[Collected data]
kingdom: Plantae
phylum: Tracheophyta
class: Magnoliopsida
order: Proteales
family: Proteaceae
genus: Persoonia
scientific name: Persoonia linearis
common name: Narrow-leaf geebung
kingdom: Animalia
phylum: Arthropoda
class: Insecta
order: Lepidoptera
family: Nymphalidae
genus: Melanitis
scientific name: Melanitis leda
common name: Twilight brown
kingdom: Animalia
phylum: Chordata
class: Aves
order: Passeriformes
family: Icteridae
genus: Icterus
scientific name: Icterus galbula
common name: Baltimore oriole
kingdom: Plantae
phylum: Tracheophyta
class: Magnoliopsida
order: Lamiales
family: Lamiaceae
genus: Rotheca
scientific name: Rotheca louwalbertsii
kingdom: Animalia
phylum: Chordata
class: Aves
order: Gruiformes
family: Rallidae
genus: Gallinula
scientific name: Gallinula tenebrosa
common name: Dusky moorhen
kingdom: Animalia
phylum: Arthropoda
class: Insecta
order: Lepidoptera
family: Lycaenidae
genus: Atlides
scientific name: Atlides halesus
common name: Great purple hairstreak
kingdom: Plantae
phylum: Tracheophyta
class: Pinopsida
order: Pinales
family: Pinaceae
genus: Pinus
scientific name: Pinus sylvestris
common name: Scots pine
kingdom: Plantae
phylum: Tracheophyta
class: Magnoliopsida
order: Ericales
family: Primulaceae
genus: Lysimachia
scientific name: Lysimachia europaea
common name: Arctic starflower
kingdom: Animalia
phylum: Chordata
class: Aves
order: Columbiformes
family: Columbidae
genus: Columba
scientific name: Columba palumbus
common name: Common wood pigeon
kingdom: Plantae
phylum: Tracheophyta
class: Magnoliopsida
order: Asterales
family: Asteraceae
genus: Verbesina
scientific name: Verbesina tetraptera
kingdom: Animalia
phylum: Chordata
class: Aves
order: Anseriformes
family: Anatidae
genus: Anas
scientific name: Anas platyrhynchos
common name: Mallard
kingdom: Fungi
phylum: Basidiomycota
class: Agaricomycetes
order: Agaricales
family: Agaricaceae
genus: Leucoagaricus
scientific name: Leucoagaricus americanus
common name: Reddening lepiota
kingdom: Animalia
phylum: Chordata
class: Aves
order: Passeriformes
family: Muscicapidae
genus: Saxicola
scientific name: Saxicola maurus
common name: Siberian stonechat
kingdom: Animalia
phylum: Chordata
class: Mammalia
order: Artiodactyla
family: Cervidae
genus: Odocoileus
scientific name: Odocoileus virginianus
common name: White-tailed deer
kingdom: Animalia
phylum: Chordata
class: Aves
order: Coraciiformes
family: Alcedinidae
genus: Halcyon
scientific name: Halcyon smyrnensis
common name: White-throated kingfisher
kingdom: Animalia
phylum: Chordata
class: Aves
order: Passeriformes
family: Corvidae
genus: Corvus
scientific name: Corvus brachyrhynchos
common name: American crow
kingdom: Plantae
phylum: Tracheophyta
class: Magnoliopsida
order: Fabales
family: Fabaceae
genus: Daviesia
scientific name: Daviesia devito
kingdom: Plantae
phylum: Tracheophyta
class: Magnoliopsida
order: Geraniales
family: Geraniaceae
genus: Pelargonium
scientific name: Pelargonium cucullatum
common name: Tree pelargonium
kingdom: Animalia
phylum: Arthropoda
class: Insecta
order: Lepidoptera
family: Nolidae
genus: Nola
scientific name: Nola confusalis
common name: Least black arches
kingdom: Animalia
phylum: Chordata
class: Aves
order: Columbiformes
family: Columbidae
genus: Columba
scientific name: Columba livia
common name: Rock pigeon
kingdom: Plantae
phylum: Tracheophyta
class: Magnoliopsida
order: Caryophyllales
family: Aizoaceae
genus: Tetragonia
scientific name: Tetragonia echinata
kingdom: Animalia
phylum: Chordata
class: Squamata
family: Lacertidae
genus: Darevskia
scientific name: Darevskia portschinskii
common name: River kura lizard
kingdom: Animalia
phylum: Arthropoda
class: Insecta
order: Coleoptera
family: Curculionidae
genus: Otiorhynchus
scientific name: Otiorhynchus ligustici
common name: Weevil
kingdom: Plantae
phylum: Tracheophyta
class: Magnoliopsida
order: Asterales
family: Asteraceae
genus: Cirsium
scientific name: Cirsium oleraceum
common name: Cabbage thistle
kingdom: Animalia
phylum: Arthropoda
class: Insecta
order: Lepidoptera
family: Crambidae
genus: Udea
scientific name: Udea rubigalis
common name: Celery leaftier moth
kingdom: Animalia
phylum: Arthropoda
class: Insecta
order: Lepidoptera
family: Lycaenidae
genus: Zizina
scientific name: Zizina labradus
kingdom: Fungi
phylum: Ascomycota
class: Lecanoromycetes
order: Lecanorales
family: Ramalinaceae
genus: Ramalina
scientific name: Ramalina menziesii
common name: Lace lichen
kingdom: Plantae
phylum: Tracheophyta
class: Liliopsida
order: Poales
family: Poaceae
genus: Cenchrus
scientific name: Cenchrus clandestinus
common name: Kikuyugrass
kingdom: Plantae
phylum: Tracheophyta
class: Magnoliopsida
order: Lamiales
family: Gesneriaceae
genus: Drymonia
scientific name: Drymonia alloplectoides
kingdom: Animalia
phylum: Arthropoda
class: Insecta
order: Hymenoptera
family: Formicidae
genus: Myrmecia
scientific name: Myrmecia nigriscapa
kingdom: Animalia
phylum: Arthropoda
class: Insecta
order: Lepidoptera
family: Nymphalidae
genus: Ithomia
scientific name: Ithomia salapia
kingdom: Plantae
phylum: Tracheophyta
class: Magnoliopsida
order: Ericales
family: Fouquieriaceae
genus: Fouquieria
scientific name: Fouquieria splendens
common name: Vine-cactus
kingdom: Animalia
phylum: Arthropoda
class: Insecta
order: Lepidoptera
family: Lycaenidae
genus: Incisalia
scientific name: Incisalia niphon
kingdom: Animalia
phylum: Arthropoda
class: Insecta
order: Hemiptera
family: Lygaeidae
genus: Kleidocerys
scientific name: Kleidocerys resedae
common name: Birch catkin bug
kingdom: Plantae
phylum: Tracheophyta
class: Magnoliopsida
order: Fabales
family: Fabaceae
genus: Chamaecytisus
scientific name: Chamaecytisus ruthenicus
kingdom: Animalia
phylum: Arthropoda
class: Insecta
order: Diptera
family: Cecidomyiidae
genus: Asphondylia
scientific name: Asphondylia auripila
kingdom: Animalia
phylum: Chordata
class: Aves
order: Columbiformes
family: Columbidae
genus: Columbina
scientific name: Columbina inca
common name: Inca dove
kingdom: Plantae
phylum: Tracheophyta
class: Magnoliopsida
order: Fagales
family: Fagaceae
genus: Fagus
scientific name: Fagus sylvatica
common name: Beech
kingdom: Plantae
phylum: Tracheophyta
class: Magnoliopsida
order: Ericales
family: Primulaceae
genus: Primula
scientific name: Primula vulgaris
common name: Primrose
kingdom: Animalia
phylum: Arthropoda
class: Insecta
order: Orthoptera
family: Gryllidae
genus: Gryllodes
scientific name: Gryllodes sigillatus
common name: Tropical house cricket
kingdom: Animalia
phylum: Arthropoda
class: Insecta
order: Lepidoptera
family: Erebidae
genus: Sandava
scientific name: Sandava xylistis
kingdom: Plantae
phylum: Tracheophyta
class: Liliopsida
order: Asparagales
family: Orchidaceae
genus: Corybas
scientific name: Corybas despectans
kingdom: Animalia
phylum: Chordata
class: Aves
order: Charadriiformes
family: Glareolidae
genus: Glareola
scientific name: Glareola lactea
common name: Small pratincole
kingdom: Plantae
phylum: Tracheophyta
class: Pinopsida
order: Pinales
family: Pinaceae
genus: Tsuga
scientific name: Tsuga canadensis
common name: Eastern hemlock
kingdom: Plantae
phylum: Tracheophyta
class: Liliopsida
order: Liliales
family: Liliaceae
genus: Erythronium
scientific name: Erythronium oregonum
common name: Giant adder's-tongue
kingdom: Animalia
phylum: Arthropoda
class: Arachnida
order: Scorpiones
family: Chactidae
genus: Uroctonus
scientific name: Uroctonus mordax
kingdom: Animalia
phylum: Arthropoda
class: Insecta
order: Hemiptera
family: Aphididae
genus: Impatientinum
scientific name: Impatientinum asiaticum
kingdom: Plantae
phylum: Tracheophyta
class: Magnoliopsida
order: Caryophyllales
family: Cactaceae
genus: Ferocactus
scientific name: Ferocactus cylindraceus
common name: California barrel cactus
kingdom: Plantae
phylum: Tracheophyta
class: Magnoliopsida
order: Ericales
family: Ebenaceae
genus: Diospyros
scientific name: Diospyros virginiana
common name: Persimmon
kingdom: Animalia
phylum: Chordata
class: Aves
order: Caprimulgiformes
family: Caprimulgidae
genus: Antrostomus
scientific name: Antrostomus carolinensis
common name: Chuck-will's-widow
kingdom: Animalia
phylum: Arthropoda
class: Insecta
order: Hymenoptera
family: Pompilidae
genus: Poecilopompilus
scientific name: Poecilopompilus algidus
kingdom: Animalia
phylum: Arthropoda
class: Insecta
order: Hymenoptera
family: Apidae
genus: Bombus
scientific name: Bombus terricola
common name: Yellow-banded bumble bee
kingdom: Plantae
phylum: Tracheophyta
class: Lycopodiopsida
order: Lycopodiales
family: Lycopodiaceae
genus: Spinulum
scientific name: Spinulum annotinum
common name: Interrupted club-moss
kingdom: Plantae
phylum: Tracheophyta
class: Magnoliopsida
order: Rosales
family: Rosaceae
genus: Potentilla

Task directions — Could you render the records, from their start through the line containing "genus: Melanitis", as a Markdown table with the columns No. and Line, giving each line's row number and text and leaving out blank lines?

Complete answer —
| No. | Line |
|---|---|
| 1 | kingdom: Plantae |
| 2 | phylum: Tracheophyta |
| 3 | class: Magnoliopsida |
| 4 | order: Proteales |
| 5 | family: Proteaceae |
| 6 | genus: Persoonia |
| 7 | scientific name: Persoonia linearis |
| 8 | common name: Narrow-leaf geebung |
| 9 | kingdom: Animalia |
| 10 | phylum: Arthropoda |
| 11 | class: Insecta |
| 12 | order: Lepidoptera |
| 13 | family: Nymphalidae |
| 14 | genus: Melanitis |